Литмир - Электронная Библиотека
A
A

– Но что мы будем подавать с этим гарниром? – грустно оглядев яства, сказала та. – Мяса нет. Даже захудалого цыпленка в доме не нашлось.

– Захудалый нам бы не помог! – Себастьян вошел на кухню с бокалом коньяка в руке. – Но бар у Шарля прекрасный! Я лично проголодался и намерен перекусить.

– Вы подождали бы остальных, тогда бы уж и пили. А то нехорошо получается. Мы все-таки в чужом доме.

– Он ведь сказал вам, – парировал тот, – что можно распоряжаться всеми съестными запасами, я сам слышал. Вот мы и распоряжаемся. Я думаю, он не обидится за бокал коньяку.

– Но зачем же пить одному? – не унималась Люсиль.

– А я хотел предложить вам составить мне компанию.

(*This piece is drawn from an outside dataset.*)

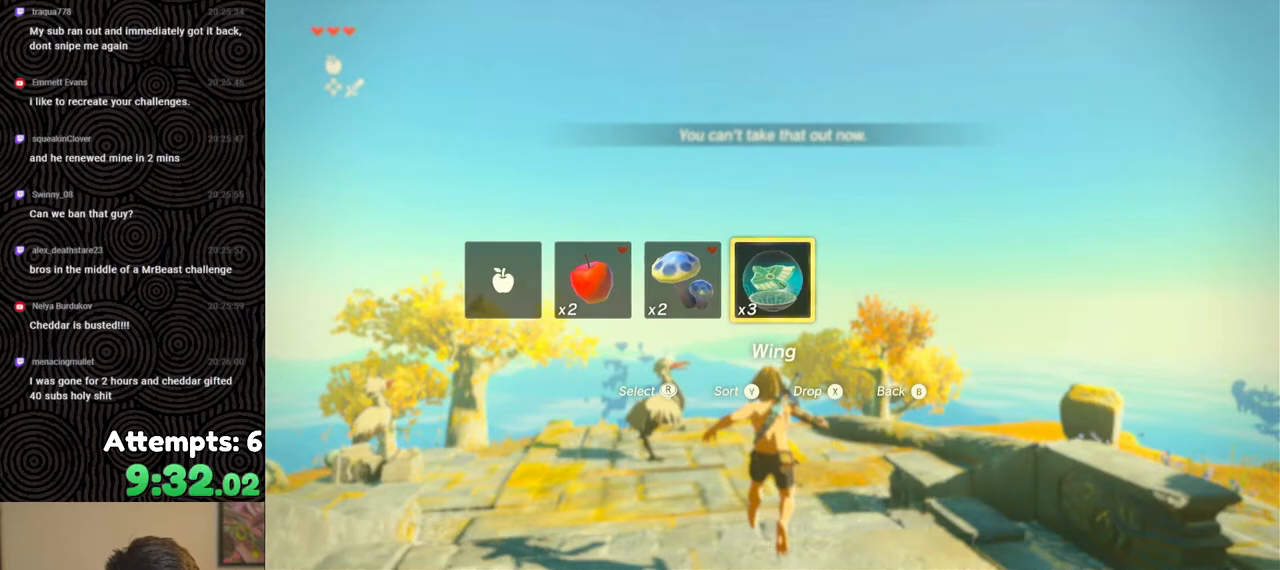
{"buttons": ["L2", "DPAD_UP"], "left_stick": "center", "right_stick": "center", "events": []}
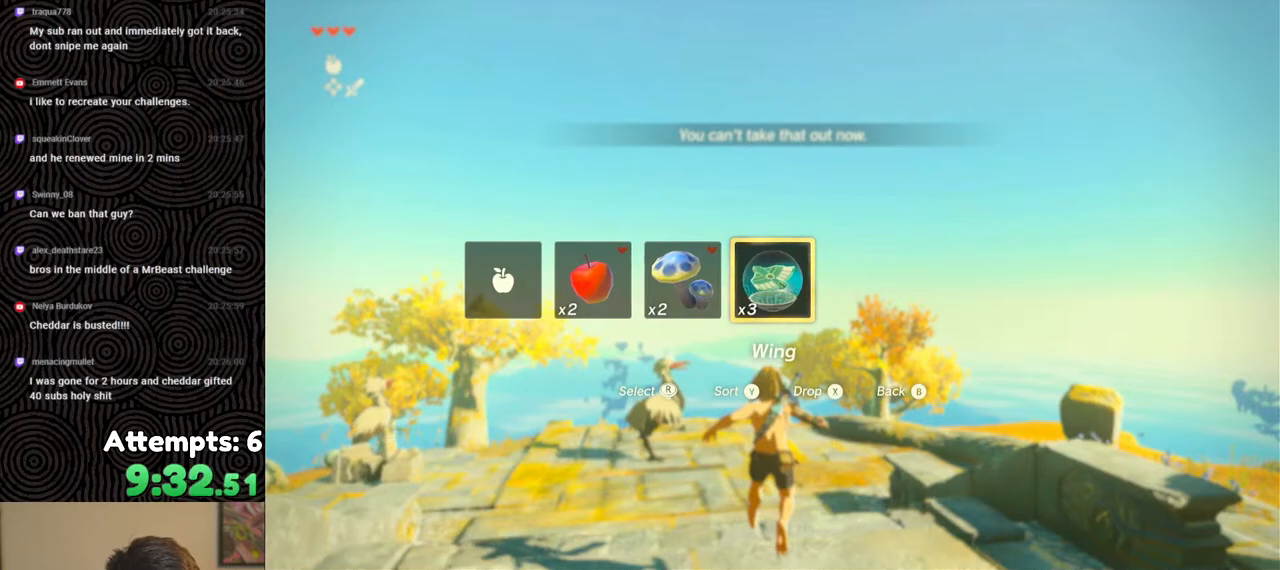
{"buttons": ["Y"], "left_stick": "up", "right_stick": "center", "events": [[17, "X", "down"], [183, "X", "up"], [300, "DPAD_UP", "up"], [400, "left_stick", "up"], [450, "Y", "down"], [500, "L2", "up"]]}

– И поэтому пришли сюда с одним бокалом! Это не серьезно. – Люсиль поставила перед ним два блюда.

Себастьян обезоруживающе улыбался в ответ.

– Мадам! – Он отпил маленький глоток из широкого бокала, посмотрел его на свет, пронес возле носа и сладко закрыл глаза. – Если б вы знали, сколько лет я потратил на то, чтобы стать несерьезным!.. Ммм! А супчик божественный!

Жозе вдруг с глубоким удивлением отметила, что Себастьян держится за этим дощатым кухонным столом так, словно он всю жизнь ел с серебра. Когда он говорил или просто вилкой поддевал еду, жесты его казались изящными и непринужденными. И это Себастьян! Старичок непонятного возраста и положения.

Он откинулся на спинку стула, явно расслабившись под действием коньяка и сытного обеда, и начал рассуждать.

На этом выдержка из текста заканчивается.